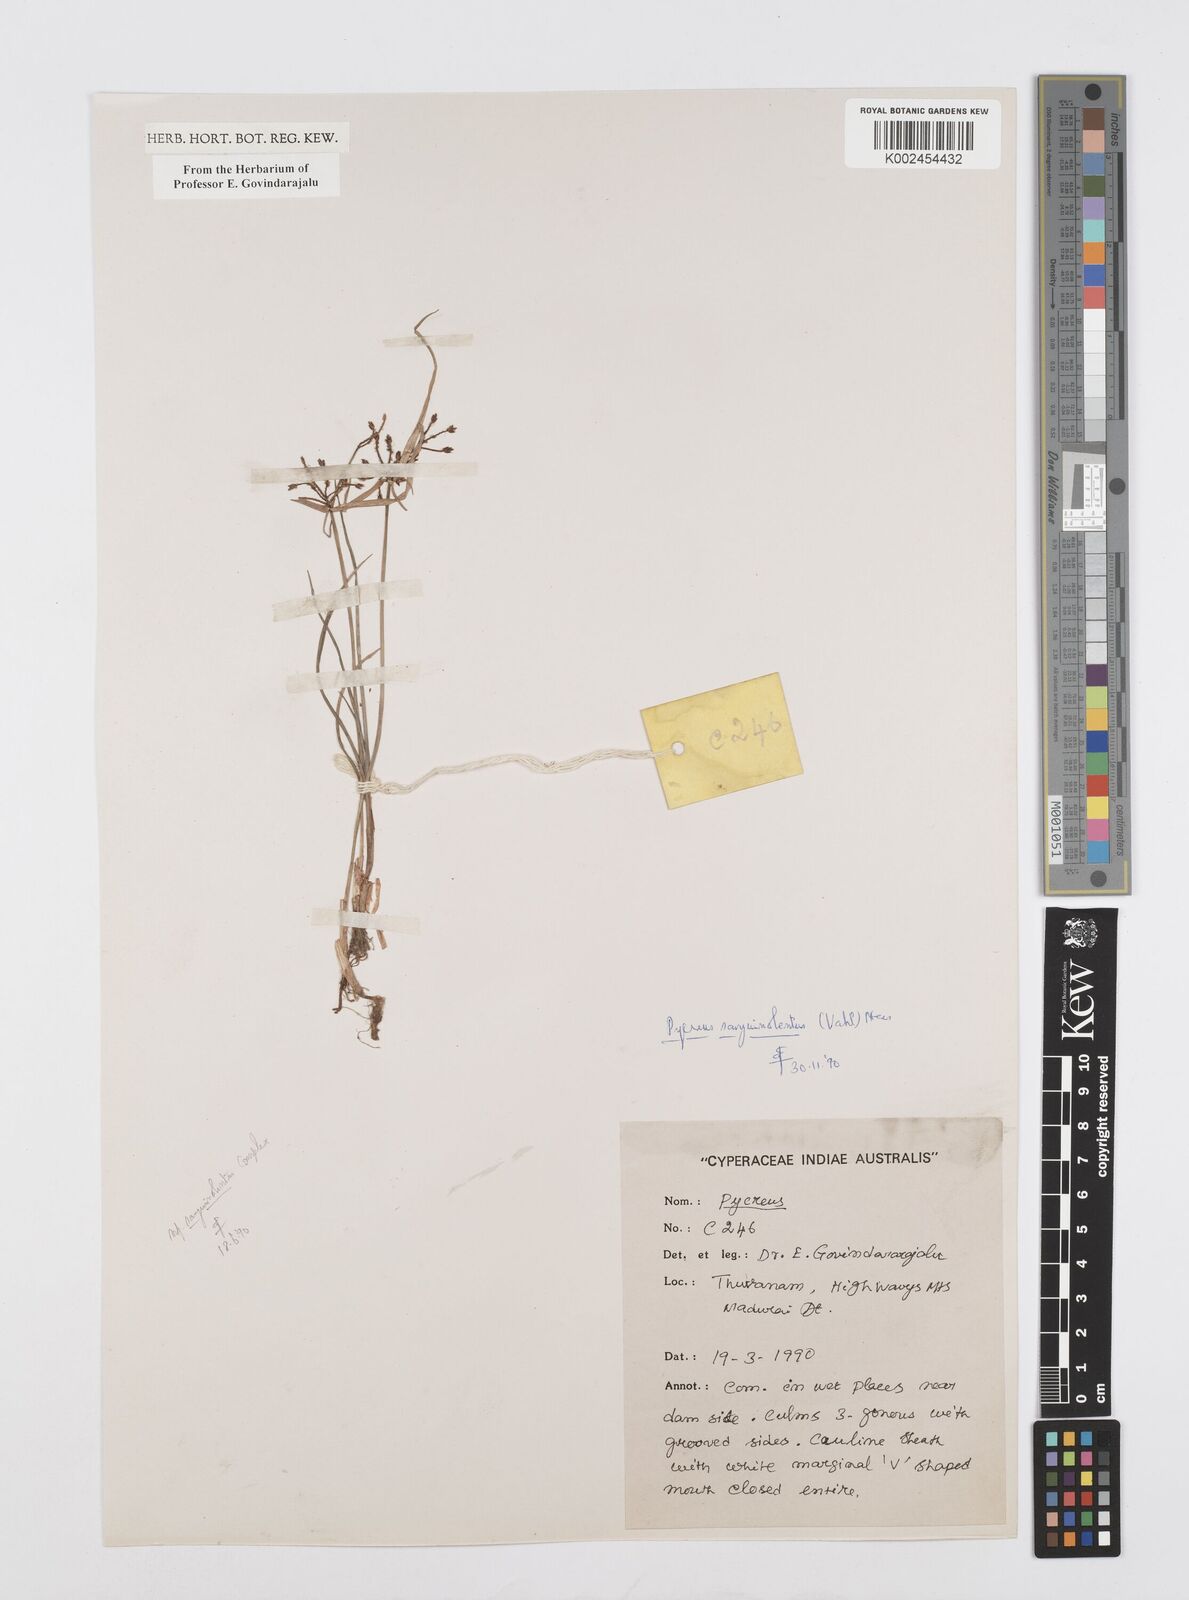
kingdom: Plantae
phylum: Tracheophyta
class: Liliopsida
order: Poales
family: Cyperaceae
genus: Cyperus
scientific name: Cyperus sanguinolentus
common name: Purpleglume flatsedge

-------

Write out every text line of the item above verbatim, leaving out the picture.

kingdom: Plantae
phylum: Tracheophyta
class: Liliopsida
order: Poales
family: Cyperaceae
genus: Cyperus
scientific name: Cyperus sanguinolentus
common name: Purpleglume flatsedge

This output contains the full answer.